Selecting the Right Paddock
Any forage program is expensive, so we need to make sure we can utilise it. Choosing smaller paddocks can greatly improve your ability to get the grazing management right.
Smaller paddocks allow for better utilisation of feed grown, and more even grazing helping even regrowth of the ryegrass. It may also be worth considering temporary fencing in larger paddocks to maximimse the efficiency of planted forage.
Planting at the Right Time
Establishing ryegrass in hot and humid conditions can be difficult if close attention isn’t paid to what the local conditions are doing.
Generally, we want to sow ryegrass when soil temperatures are dropping below 25 degrees.
If we are over-sowing into an existing stand of summer grass, we need to consider that warm soil temps will favour the naturalised grasses to continue to grow. Often some form of knockdown herbicide is the best practice to halt warm season grasses to allow the ryegrass to germinate and establish with a greater degree of success. Two mulchings of summer grasses 2-4 weeks apart can also be beneficial in setting back competition, however can be more expensive than a single spray and successive mulchings may be delayed
due to inclement weather, effectively forcing a restart of the mulching program.
Giving Your Investment the Best Chance
Use a robust sowing rate suitable for your sowing method, direct drilling with a planter should be around 25kg/ha. If spreading this rate may be significantly higher to account for seedling loss due to lack of seed soil contact.
Planting directly into soil will always give the best result, understand the risks of spreading by ground air or drone and use appropriate methods to improve soil contact of seed.
Choosing the Right Variety
By understanding when our cool season finishes, we can choose the best fit cultivar to provide the most feed possible, in the restricted window we have for growth.
If we experience hot conditions early we may be better off going for a mid-flowering variety such as Vortex, as we won’t see the long season benefit that something like Hogan (Ultra-Late) would provide in a milder climate.
Each farm will be different, but understanding how mild your springs are will put you on the right path for variety selection to get the most out of a winter forage paddock.
It is worth considering however, that a little extra spent on a later maturing variety at planting, can lead to much greater yields if the following spring is more mild than normal.
Suitability to Soil Type
One considerable differences between Annual Ryegrass's is the ploidy, which can be complicated to get your head around.
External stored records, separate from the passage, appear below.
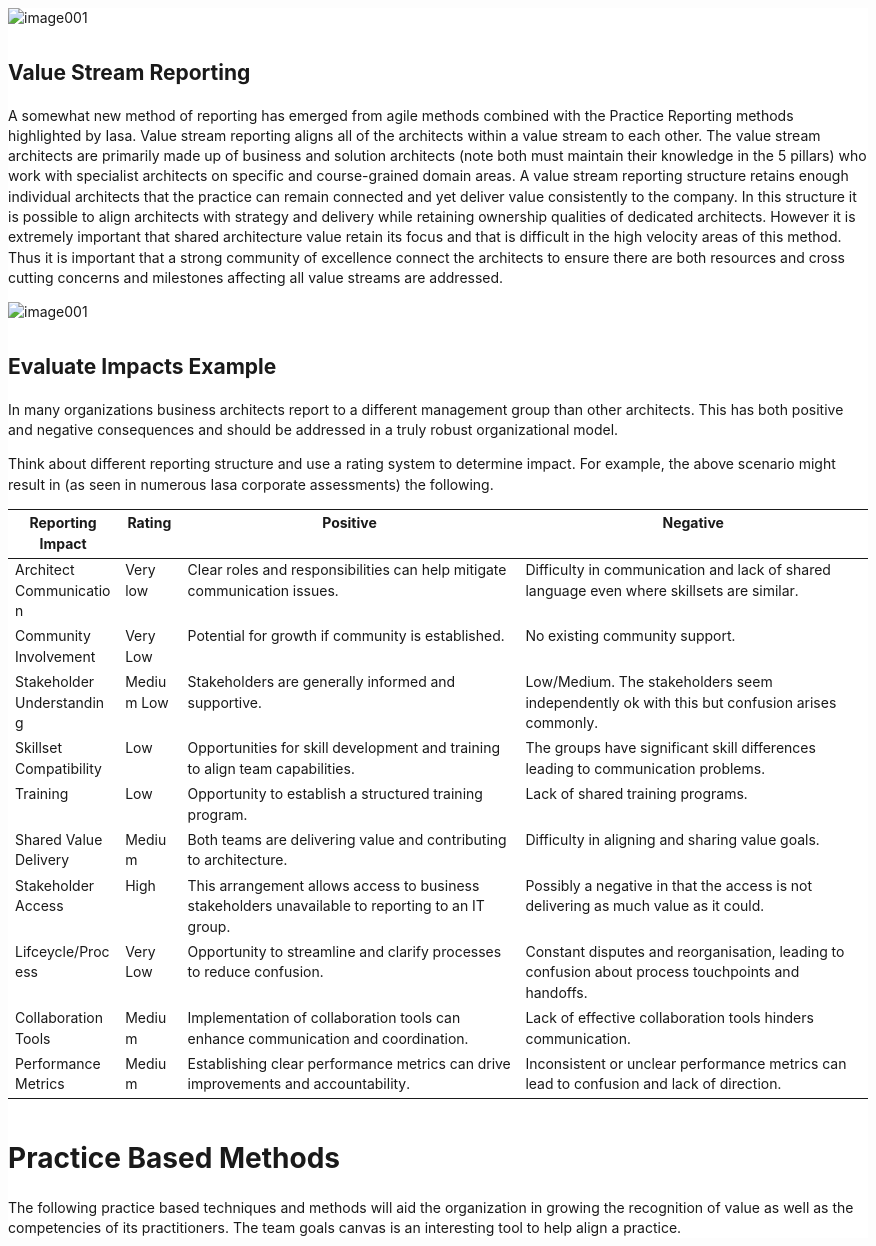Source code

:![image001](media/organization005.png)

## Value Stream Reporting

A somewhat new method of reporting has emerged from agile methods combined with the Practice Reporting methods highlighted by Iasa. Value stream reporting aligns all of the architects within a value stream to each other. The value stream architects are primarily made up of business and solution architects (note both must maintain their knowledge in the 5 pillars) who work with specialist architects on specific and course-grained domain areas. A value stream reporting structure retains enough individual architects that the practice can remain connected and yet deliver value consistently to the company. In this structure it is possible to align architects with strategy and delivery while retaining ownership qualities of dedicated architects. However it is extremely important that shared architecture value retain its focus and that is difficult in the high velocity areas of this method. Thus it is important that a strong community of excellence connect the architects to ensure there are both resources and cross cutting concerns and milestones affecting all value streams are addressed.

![image001](media/organization006.png)

## Evaluate Impacts Example

In many organizations business architects report to a different management group than other architects. This has both positive and negative consequences and should be addressed in a truly robust organizational model.

Think about different reporting structure and use a rating system to determine impact. For example, the above scenario might result in (as seen in numerous Iasa corporate assessments) the following.

| Reporting Impact          | Rating     | Positive                                                                                         | Negative                                                                                           |
| ------------------------- | ---------- | ------------------------------------------------------------------------------------------------ | -------------------------------------------------------------------------------------------------- |
| Architect Communication   | Very low   | Clear roles and responsibilities can help mitigate communication issues.                         | Difficulty in communication and lack of shared language even where skillsets are similar.          |
| Community Involvement     | Very Low   | Potential for growth if community is established.                                                | No existing community support.                                                                     |
| Stakeholder Understanding | Medium Low | Stakeholders are generally informed and supportive.                                              | Low/Medium. The stakeholders seem independently ok with this but confusion arises commonly.        |
| Skillset Compatibility    | Low        | Opportunities for skill development and training to align team capabilities.                     | The groups have significant skill differences leading to communication problems.                   |
| Training                  | Low        | Opportunity to establish a structured training program.                                          | Lack of shared training programs.                                                                  |
| Shared Value Delivery     | Medium     | Both teams are delivering value and contributing to architecture.                                | Difficulty in aligning and sharing value goals.                                                    |
| Stakeholder Access        | High       | This arrangement allows access to business stakeholders unavailable to reporting to an IT group. | Possibly a negative in that the access is not delivering as much value as it could.                |
| Lifceycle/Process         | Very Low   | Opportunity to streamline and clarify processes to reduce confusion.                             | Constant disputes and reorganisation, leading to confusion about process touchpoints and handoffs. |
| Collaboration Tools       | Medium     | Implementation of collaboration tools can enhance communication and coordination.                | Lack of effective collaboration tools hinders communication.                                       |
| Performance Metrics       | Medium     | Establishing clear performance metrics can drive improvements and accountability.                | Inconsistent or unclear performance metrics can lead to confusion and lack of direction.           |

# Practice Based Methods

The following practice based techniques and methods will aid the organization in growing the recognition of value as well as the competencies of its practitioners. The team goals canvas is an interesting tool to help align a practice.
As a general rule of thumb:
- Diploid species are tougher and can handle more trying conditions,
- Tetraploids are more showy and perform better in deeper more fertile soil types.
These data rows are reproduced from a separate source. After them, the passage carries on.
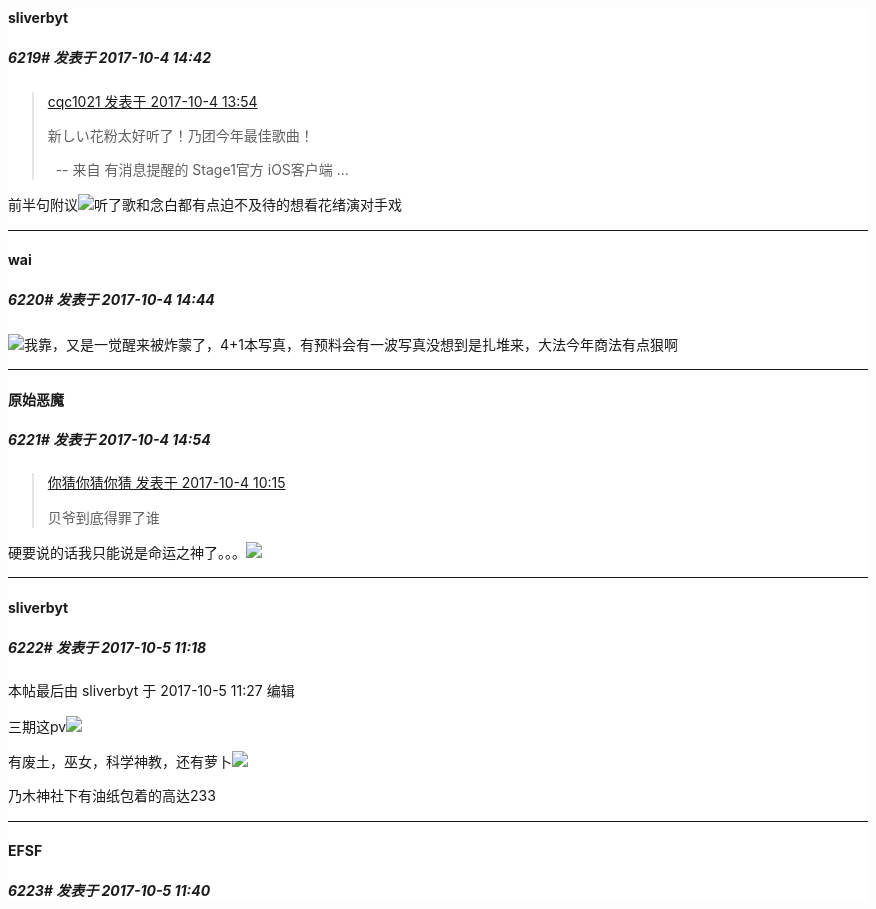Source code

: ####  sliverbyt  
##### 6219#       发表于 2017-10-4 14:42


<blockquote><a href="httphttps://bbs.saraba1st.com/2b/forum.php?mod=redirect&amp;goto=findpost&amp;pid=37391331&amp;ptid=1102389" target="_blank">cqc1021 发表于 2017-10-4 13:54</a>

新しい花粉太好听了！乃团今年最佳歌曲！


  -- 来自 有消息提醒的 Stage1官方 iOS客户端 ...</blockquote>
前半句附议<img src="https://static.saraba1st.com/image/smiley/face2017/033.png" referrerpolicy="no-referrer">听了歌和念白都有点迫不及待的想看花绪演对手戏


*****

####  wai  
##### 6220#       发表于 2017-10-4 14:44


<img src="https://static.saraba1st.com/image/smiley/face2017/068.png" referrerpolicy="no-referrer">我靠，又是一觉醒来被炸蒙了，4+1本写真，有预料会有一波写真没想到是扎堆来，大法今年商法有点狠啊


*****

####  原始恶魔  
##### 6221#       发表于 2017-10-4 14:54


<blockquote><a href="httphttps://bbs.saraba1st.com/2b/forum.php?mod=redirect&amp;goto=findpost&amp;pid=37389654&amp;ptid=1102389" target="_blank">你猜你猜你猜 发表于 2017-10-4 10:15</a>

贝爷到底得罪了谁</blockquote>
硬要说的话我只能说是命运之神了。。。<img src="https://static.saraba1st.com/image/smiley/face2017/001.png" referrerpolicy="no-referrer">


*****

####  sliverbyt  
##### 6222#       发表于 2017-10-5 11:18


 本帖最后由 sliverbyt 于 2017-10-5 11:27 编辑 

三期这pv<img src="https://static.saraba1st.com/image/smiley/face2017/037.png" referrerpolicy="no-referrer">


有废土，巫女，科学神教，还有萝卜<img src="https://static.saraba1st.com/image/smiley/bundam2017/020.png" referrerpolicy="no-referrer">

乃木神社下有油纸包着的高达233


*****

####  EFSF  
##### 6223#       发表于 2017-10-5 11:40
Overall most situations we are limited by rainfall, but we can get a little more out of individual paddocks if we chose varieties that will perform well under their soil conditions.
For example, Fuze is a diploid, and can handle a range of soil types, whereas Hogan a tetraploid, while still tough may require better soil types to get optimal performance.
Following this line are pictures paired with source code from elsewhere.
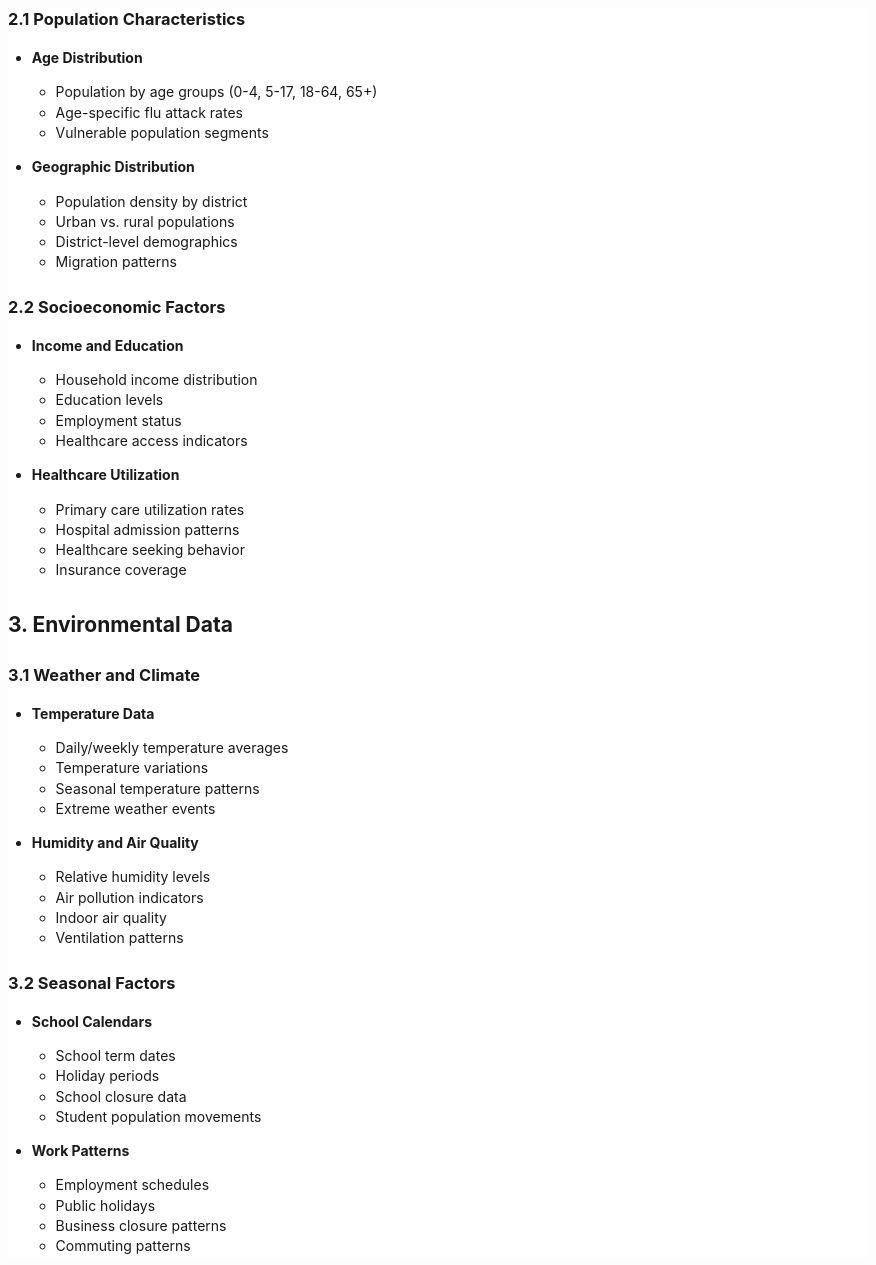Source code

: ### 2.1 Population Characteristics
- **Age Distribution**
  - Population by age groups (0-4, 5-17, 18-64, 65+)
  - Age-specific flu attack rates
  - Vulnerable population segments

- **Geographic Distribution**
  - Population density by district
  - Urban vs. rural populations
  - District-level demographics
  - Migration patterns

### 2.2 Socioeconomic Factors
- **Income and Education**
  - Household income distribution
  - Education levels
  - Employment status
  - Healthcare access indicators

- **Healthcare Utilization**
  - Primary care utilization rates
  - Hospital admission patterns
  - Healthcare seeking behavior
  - Insurance coverage

## 3. Environmental Data

### 3.1 Weather and Climate
- **Temperature Data**
  - Daily/weekly temperature averages
  - Temperature variations
  - Seasonal temperature patterns
  - Extreme weather events

- **Humidity and Air Quality**
  - Relative humidity levels
  - Air pollution indicators
  - Indoor air quality
  - Ventilation patterns

### 3.2 Seasonal Factors
- **School Calendars**
  - School term dates
  - Holiday periods
  - School closure data
  - Student population movements

- **Work Patterns**
  - Employment schedules
  - Public holidays
  - Business closure patterns
  - Commuting patterns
Mixing Ryegrass Varieties to Keep Options Open
Mixing annual ryegrass types can be a solution for the more challenging situations we find across varying regions of the coastal sub tropics.
Mixing ploidy is often the easiest way to improve a winter ryegrass result. Having diploid such as Fuze allows for dense tillering, toughness and ability to handle tougher soil types
combined with Tetraploids such as Hogan which add tetraploid feed quality and palatability can increase animal performance of an oversow paddock.
Mixing heading dates of ryegrass can be useful if unsure of season length, the above example of Fuze and Hogan would provide robust winter feed, coupled with Hogans ultra late ability to lift yield late into the season if the season shapes up softer and mild in temperature.
This can also be managed on farm by planting a variety of differing heading dates in certain paddocks, to meet management goals throughout the year.
It is often more difficult to get the grazing exactly right on mixed heading date plantings as all ryegrasses recover from grazing at different speeds at different times during the season but this is still a viable option for more extensive beef systems looking to get winter feed with potential long spring upside.